*** Opening of EXTRACTED ENTRIES ***
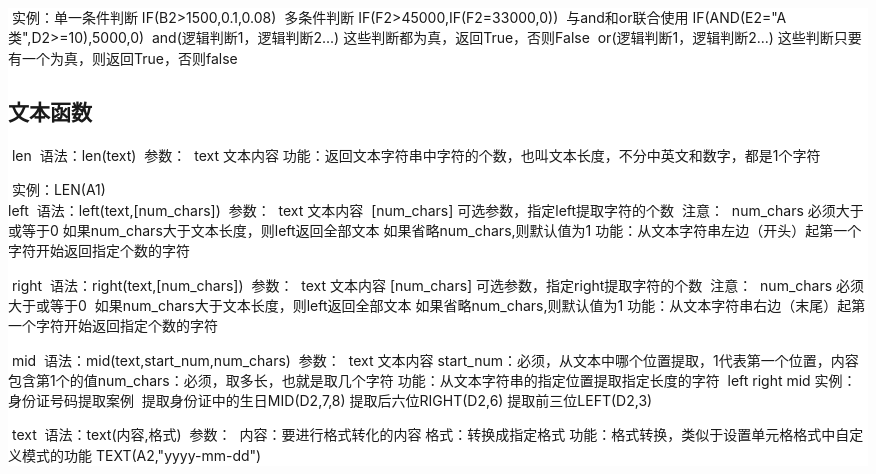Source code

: ​	实例：单一条件判断 IF(B2>1500,0.1,0.08)
​		  多条件判断 IF(F2>45000,IF(F2=33000,0))
​		  与and和or联合使用 IF(AND(E2="A类",D2>=10),5000,0)
​		  and(逻辑判断1，逻辑判断2...) 这些判断都为真，返回True，否则False
​		  or(逻辑判断1，逻辑判断2...) 这些判断只要有一个为真，则返回True，否则false

## 文本函数

​	len
​	语法：len(text)
​	参数：
​	text 文本内容
​	功能：返回文本字符串中字符的个数，也叫文本长度，不分中英文和数字，都是1个字符

​	实例：LEN(A1)
​	
​	left
​	语法：left(text,[num_chars])
​	参数：
​	text 文本内容
​	[num_chars] 可选参数，指定left提取字符的个数
​	注意：
​	num_chars 必须大于或等于0
​	如果num_chars大于文本长度，则left返回全部文本
​	如果省略num_chars,则默认值为1
​	功能：从文本字符串左边（开头）起第一个字符开始返回指定个数的字符

​	right
​	语法：right(text,[num_chars])
​	参数：
​	text 文本内容
​	[num_chars] 可选参数，指定right提取字符的个数
​	注意：
​	num_chars 必须大于或等于0
​	如果num_chars大于文本长度，则left返回全部文本
​	如果省略num_chars,则默认值为1
​	功能：从文本字符串右边（末尾）起第一个字符开始返回指定个数的字符

​	mid
​	语法：mid(text,start_num,num_chars)
​	参数：
​	text 文本内容
​	start_num：必须，从文本中哪个位置提取，1代表第一个位置，内容包含第1个的值
​	num_chars：必须，取多长，也就是取几个字符
​	功能：从文本字符串的指定位置提取指定长度的字符
​	left right mid 实例： 身份证号码提取案例
​	提取身份证中的生日MID(D2,7,8)  提取后六位RIGHT(D2,6) 提取前三位LEFT(D2,3)

​	text
​	语法：text(内容,格式)
​	参数：
​	内容：要进行格式转化的内容
​	格式：转换成指定格式
​	功能：格式转换，类似于设置单元格格式中自定义模式的功能
​	TEXT(A2,"yyyy-mm-dd")

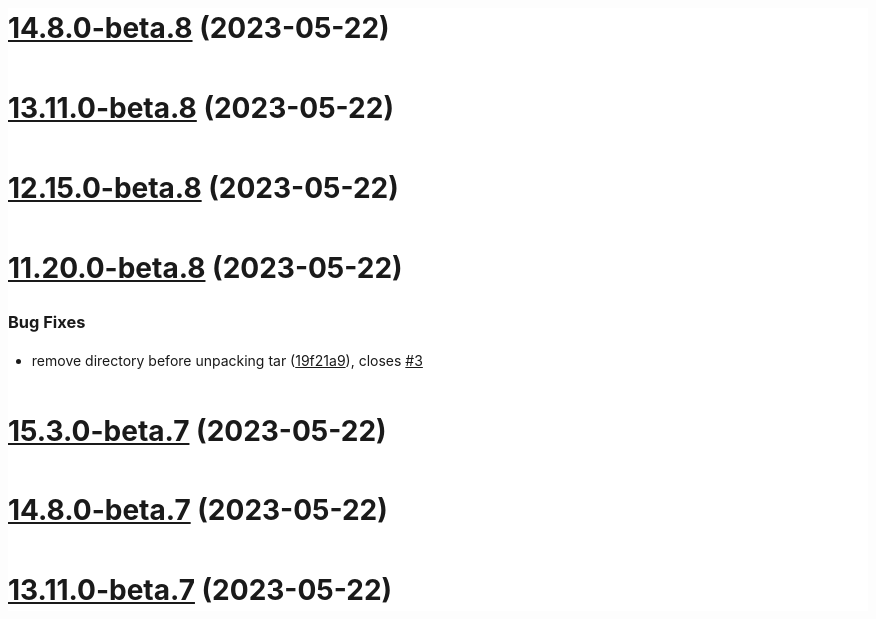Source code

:

# [14.8.0-beta.8](https://github.com/leinelissen/embedded-postgres/compare/v13.11.0-beta.8...v14.8.0-beta.8) (2023-05-22)



# [13.11.0-beta.8](https://github.com/leinelissen/embedded-postgres/compare/v12.15.0-beta.8...v13.11.0-beta.8) (2023-05-22)



# [12.15.0-beta.8](https://github.com/leinelissen/embedded-postgres/compare/v11.20.0-beta.8...v12.15.0-beta.8) (2023-05-22)



# [11.20.0-beta.8](https://github.com/leinelissen/embedded-postgres/compare/v15.3.0-beta.7...v11.20.0-beta.8) (2023-05-22)


### Bug Fixes

* remove directory before unpacking tar ([19f21a9](https://github.com/leinelissen/embedded-postgres/commit/19f21a930d7b237ade404a49bbe98c5e5328033f)), closes [#3](https://github.com/leinelissen/embedded-postgres/issues/3)



# [15.3.0-beta.7](https://github.com/leinelissen/embedded-postgres/compare/v14.8.0-beta.7...v15.3.0-beta.7) (2023-05-22)



# [14.8.0-beta.7](https://github.com/leinelissen/embedded-postgres/compare/v13.11.0-beta.7...v14.8.0-beta.7) (2023-05-22)



# [13.11.0-beta.7](https://github.com/leinelissen/embedded-postgres/compare/v12.15.0-beta.7...v13.11.0-beta.7) (2023-05-22)

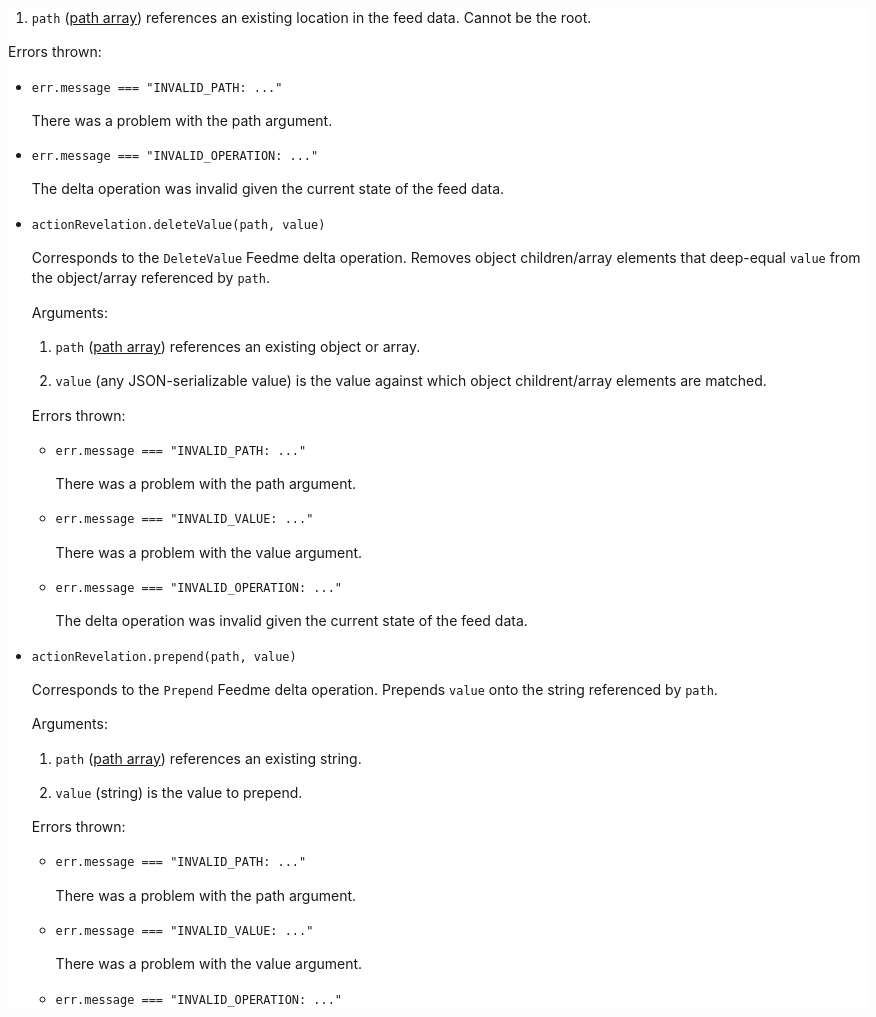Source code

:   1. `path` ([path array](https://github.com/aarong/feedme-spec#paths))
     references an existing location in the feed data. Cannot be the root.

  Errors thrown:

  - `err.message === "INVALID_PATH: ..."`

    There was a problem with the path argument.

  - `err.message === "INVALID_OPERATION: ..."`

    The delta operation was invalid given the current state of the feed data.

- `actionRevelation.deleteValue(path, value)`

  Corresponds to the `DeleteValue` Feedme delta operation. Removes object
  children/array elements that deep-equal `value` from the object/array
  referenced by `path`.

  Arguments:

  1. `path` ([path array](https://github.com/aarong/feedme-spec#paths))
     references an existing object or array.

  2. `value` (any JSON-serializable value) is the value against which object
     childrent/array elements are matched.

  Errors thrown:

  - `err.message === "INVALID_PATH: ..."`

    There was a problem with the path argument.

  - `err.message === "INVALID_VALUE: ..."`

    There was a problem with the value argument.

  - `err.message === "INVALID_OPERATION: ..."`

    The delta operation was invalid given the current state of the feed data.

- `actionRevelation.prepend(path, value)`

  Corresponds to the `Prepend` Feedme delta operation. Prepends `value` onto the
  string referenced by `path`.

  Arguments:

  1. `path` ([path array](https://github.com/aarong/feedme-spec#paths))
     references an existing string.

  2. `value` (string) is the value to prepend.

  Errors thrown:

  - `err.message === "INVALID_PATH: ..."`

    There was a problem with the path argument.

  - `err.message === "INVALID_VALUE: ..."`

    There was a problem with the value argument.

  - `err.message === "INVALID_OPERATION: ..."`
*** Close of EXTRACTED ENTRIES ***
TASK ITEM
A faithful copy of every record is needed here. Leave the images out of it.

ANSWER SECTION
Source code

: ​	实例：单一条件判断 IF(B2>1500,0.1,0.08)
​		  多条件判断 IF(F2>45000,IF(F2=33000,0))
​		  与and和or联合使用 IF(AND(E2="A类",D2>=10),5000,0)
​		  and(逻辑判断1，逻辑判断2...) 这些判断都为真，返回True，否则False
​		  or(逻辑判断1，逻辑判断2...) 这些判断只要有一个为真，则返回True，否则false

## 文本函数

​	len
​	语法：len(text)
​	参数：
​	text 文本内容
​	功能：返回文本字符串中字符的个数，也叫文本长度，不分中英文和数字，都是1个字符

​	实例：LEN(A1)
​	
​	left
​	语法：left(text,[num_chars])
​	参数：
​	text 文本内容
​	[num_chars] 可选参数，指定left提取字符的个数
​	注意：
​	num_chars 必须大于或等于0
​	如果num_chars大于文本长度，则left返回全部文本
​	如果省略num_chars,则默认值为1
​	功能：从文本字符串左边（开头）起第一个字符开始返回指定个数的字符

​	right
​	语法：right(text,[num_chars])
​	参数：
​	text 文本内容
​	[num_chars] 可选参数，指定right提取字符的个数
​	注意：
​	num_chars 必须大于或等于0
​	如果num_chars大于文本长度，则left返回全部文本
​	如果省略num_chars,则默认值为1
​	功能：从文本字符串右边（末尾）起第一个字符开始返回指定个数的字符

​	mid
​	语法：mid(text,start_num,num_chars)
​	参数：
​	text 文本内容
​	start_num：必须，从文本中哪个位置提取，1代表第一个位置，内容包含第1个的值
​	num_chars：必须，取多长，也就是取几个字符
​	功能：从文本字符串的指定位置提取指定长度的字符
​	left right mid 实例： 身份证号码提取案例
​	提取身份证中的生日MID(D2,7,8)  提取后六位RIGHT(D2,6) 提取前三位LEFT(D2,3)

​	text
​	语法：text(内容,格式)
​	参数：
​	内容：要进行格式转化的内容
​	格式：转换成指定格式
​	功能：格式转换，类似于设置单元格格式中自定义模式的功能
​	TEXT(A2,"yyyy-mm-dd")

Source code

:

# [14.8.0-beta.8](https://github.com/leinelissen/embedded-postgres/compare/v13.11.0-beta.8...v14.8.0-beta.8) (2023-05-22)



# [13.11.0-beta.8](https://github.com/leinelissen/embedded-postgres/compare/v12.15.0-beta.8...v13.11.0-beta.8) (2023-05-22)



# [12.15.0-beta.8](https://github.com/leinelissen/embedded-postgres/compare/v11.20.0-beta.8...v12.15.0-beta.8) (2023-05-22)



# [11.20.0-beta.8](https://github.com/leinelissen/embedded-postgres/compare/v15.3.0-beta.7...v11.20.0-beta.8) (2023-05-22)


### Bug Fixes

* remove directory before unpacking tar ([19f21a9](https://github.com/leinelissen/embedded-postgres/commit/19f21a930d7b237ade404a49bbe98c5e5328033f)), closes [#3](https://github.com/leinelissen/embedded-postgres/issues/3)



# [15.3.0-beta.7](https://github.com/leinelissen/embedded-postgres/compare/v14.8.0-beta.7...v15.3.0-beta.7) (2023-05-22)



# [14.8.0-beta.7](https://github.com/leinelissen/embedded-postgres/compare/v13.11.0-beta.7...v14.8.0-beta.7) (2023-05-22)



# [13.11.0-beta.7](https://github.com/leinelissen/embedded-postgres/compare/v12.15.0-beta.7...v13.11.0-beta.7) (2023-05-22)

Source code

:   1. `path` ([path array](https://github.com/aarong/feedme-spec#paths))
     references an existing location in the feed data. Cannot be the root.

  Errors thrown:

  - `err.message === "INVALID_PATH: ..."`

    There was a problem with the path argument.

  - `err.message === "INVALID_OPERATION: ..."`

    The delta operation was invalid given the current state of the feed data.

- `actionRevelation.deleteValue(path, value)`

  Corresponds to the `DeleteValue` Feedme delta operation. Removes object
  children/array elements that deep-equal `value` from the object/array
  referenced by `path`.

  Arguments:

  1. `path` ([path array](https://github.com/aarong/feedme-spec#paths))
     references an existing object or array.

  2. `value` (any JSON-serializable value) is the value against which object
     childrent/array elements are matched.

  Errors thrown:

  - `err.message === "INVALID_PATH: ..."`

    There was a problem with the path argument.

  - `err.message === "INVALID_VALUE: ..."`

    There was a problem with the value argument.

  - `err.message === "INVALID_OPERATION: ..."`

    The delta operation was invalid given the current state of the feed data.

- `actionRevelation.prepend(path, value)`

  Corresponds to the `Prepend` Feedme delta operation. Prepends `value` onto the
  string referenced by `path`.

  Arguments:

  1. `path` ([path array](https://github.com/aarong/feedme-spec#paths))
     references an existing string.

  2. `value` (string) is the value to prepend.

  Errors thrown:

  - `err.message === "INVALID_PATH: ..."`

    There was a problem with the path argument.

  - `err.message === "INVALID_VALUE: ..."`

    There was a problem with the value argument.

  - `err.message === "INVALID_OPERATION: ..."`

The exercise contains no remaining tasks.